Pero estos clubes profesionales son también, en gran parte, responsables. Sus dirigencias son rara vez formales --consecuencia de elecciones poco democráticas-- y no ofrecen una debida transparencia en su manejo.
Tampoco cuentan con capitales para invertir. Es más, muchos no poseen siquiera locales para albergar a sus organizaciones, de manera que puedan congregar a su hinchada y proporcionarle los servicios propios de un club.
Por eso el gran salto que se requiere es que estas instituciones deportivas decidan transformarse en entidades privadas o sociedades anónimas, que valoren la eficiencia y los logros por resultados.
Cuando los clubes se conviertan en rentables, hagan de la rendición de cuentas una norma, cuenten con planes anuales y estrategias quinquenales, cuando sean una marca distintiva de prestigio y generadora de utilidades, entonces los resultados serán otros.
Y es que entonces, para cuidar su patrimonio, esos clubes no dejarán de lado a sus semilleros, los dotarán de la infraestructura necesaria, prepararán integralmente a sus jugadores --deportiva, moral e intelectualmente-- y, cómo no, compensarán profesionalmente --léase, con sueldos competitivos-- a sus deportistas.
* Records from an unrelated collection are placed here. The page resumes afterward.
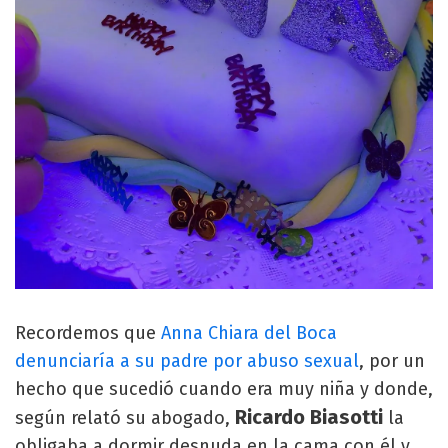
Recordemos que
Anna Chiara del Boca
denunciaría a su padre por abuso sexual
, por un
hecho que sucedió cuando era muy niña y donde,
Ricardo Biasotti
según relató su abogado,
la
obligaba a dormir desnuda en la cama con él y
Nada de esto es imposible. Existen ya avances en equipos como Bolognesi, San Martín y Sporting Cristal, aunque claro que hay un largo trecho por recorrer.
¿Dentro de este panorama idílico, podríamos acaso vernos clasificados al Mundial del 2014 o del 2018? Claro que sí. Siempre y cuando hagamos las cosas bien y desde ahora.
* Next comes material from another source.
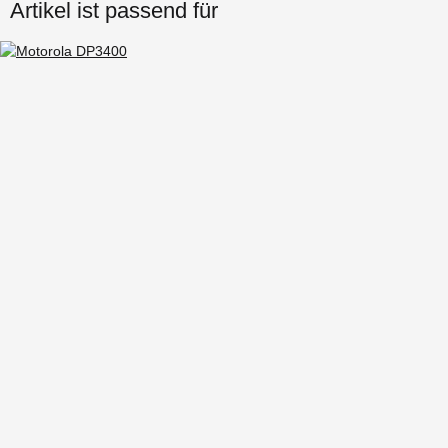
Artikel ist passend für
Sin embargo, nada de esto podrá siquiera pensarse si en la cúpula las cosas siguen como están.
¿Alguien querrá invertir en el fútbol con la situación de confrontación que existe?
¿Podremos lograr éxitos con una FPF que ha demostrado hasta la saciedad que mucho más le importa mantener su estructura de poder --a través del señor Manuel Burga-- que el éxito del fútbol peruano?
Todo, pues, termina conduciéndonos al punto de origen de nuestros males futboleros: la anárquica conducción de Manuel Burga, al frente de la FPF. ¿No se da cuenta de eso? ¿Cuándo estará dispuesto a dar un paso atrás? ¿Cuándo priorizará al fútbol peruano frente a sus intereses personales de poder o de figuración?